RECORDS FOR THE EXERCISE Block Start

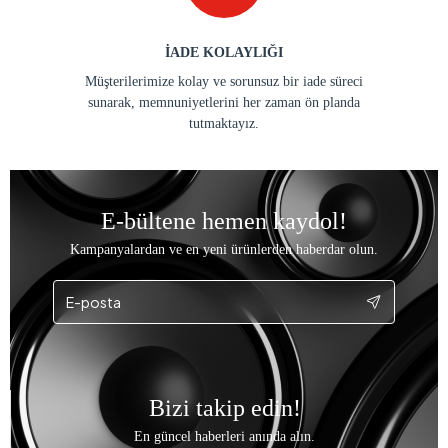
İADE KOLAYLIĞI
Müşterilerimize kolay ve sorunsuz bir iade süreci
sunarak, memnuniyetlerini her zaman ön planda
tutmaktayız.
E-bültene hemen kaydol!
Kampanyalardan ve en yeni ürünlerden haberdar olun.
Bizi takip edin!
En güncel haberleri anında alın.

RECORDS FOR THE EXERCISE Block End

◆ BRIEF
Copy the text lines from every row above word for word, and leave the pictures out.

◆ ANSWER TO THIS PROBLEM
İADE KOLAYLIĞI
Müşterilerimize kolay ve sorunsuz bir iade süreci
sunarak, memnuniyetlerini her zaman ön planda
tutmaktayız.
E-bültene hemen kaydol!
Kampanyalardan ve en yeni ürünlerden haberdar olun.
Bizi takip edin!
En güncel haberleri anında alın.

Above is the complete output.